Abstract

Background: Low voltage areas (LVAs) in the left atrium (LA) are associated with a higher likelihood of non-pulmonary vein triggers for atrial fibrillation (AF), and ablation of LVAs has been shown to reduce AF recurrence. This study aimed to assess the distribution and predictors of LVAs in a large cohort of patients undergoing AF ablation. Methods: This study included patients who underwent first AF ablation at the Hospital of the University of Pennsylvania between November 2020 and December 2022. Patients with prior LA ablation, cardiac surgery, sarcoidosis, or amyloidosis were excluded. All patients underwent voltage mapping with multipolar mapping catheters and pulmonary vein isolation. LVAs were defined as contiguous areas with a bipolar voltage <0.5mV. The associations between preprocedure risk factors, echocardiographic findings, and LVAs were assessed using univariable logistic regression.
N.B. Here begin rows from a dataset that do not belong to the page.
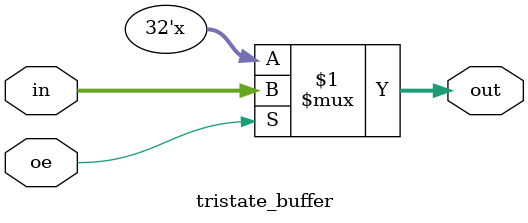
<source format=v>
module tristate_buffer (
    in, oe, out
);

    input [31:0] in;
    input oe;
    output [31:0] out;

    assign out = oe ? in : 32'bz;    
endmodule
</source>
All variables with a p value <0.1 were entered in a stepwise, backward, multivariable model. Results: A total of 857 consecutive patients (mean age: 64.7 years, 34% women, 33% non-paroxysmal AF) were included. LVAs were identified in 132 (15.4%) patients, of whom 72% had LVAs in posterior wall, 47.7% in roof/anterior, 43.9% in septum, 24.2% in floor/inferior, and 16.7% in lateral wall. The multivariable model showed that age (OR per 1 year increase 1.05, 95% CI 1.03-1.08), heart failure/left ventricular cardiomyopathy (OR 2.1, 95% CI 1.4-3.3), sinus node dysfunction (OR 3.7, 95% CI 1.8-7.3), persistent/permanent AF (OR 3.2, 95% CI 2.1-4.9), and severe LA enlargement on echocardiography (OR 1.9, 95% CI 1.1-3.5) were independent predictors of LVAs. Conclusion: LVAs are identified in 15% of patients undergoing first AF ablation and are typically located along the posterior and anteroseptal LA. Presence of LVAs can be anticipated using a readily available preprocedure risk assessment. This information may influence preprocedure planning and choice of ablation strategy.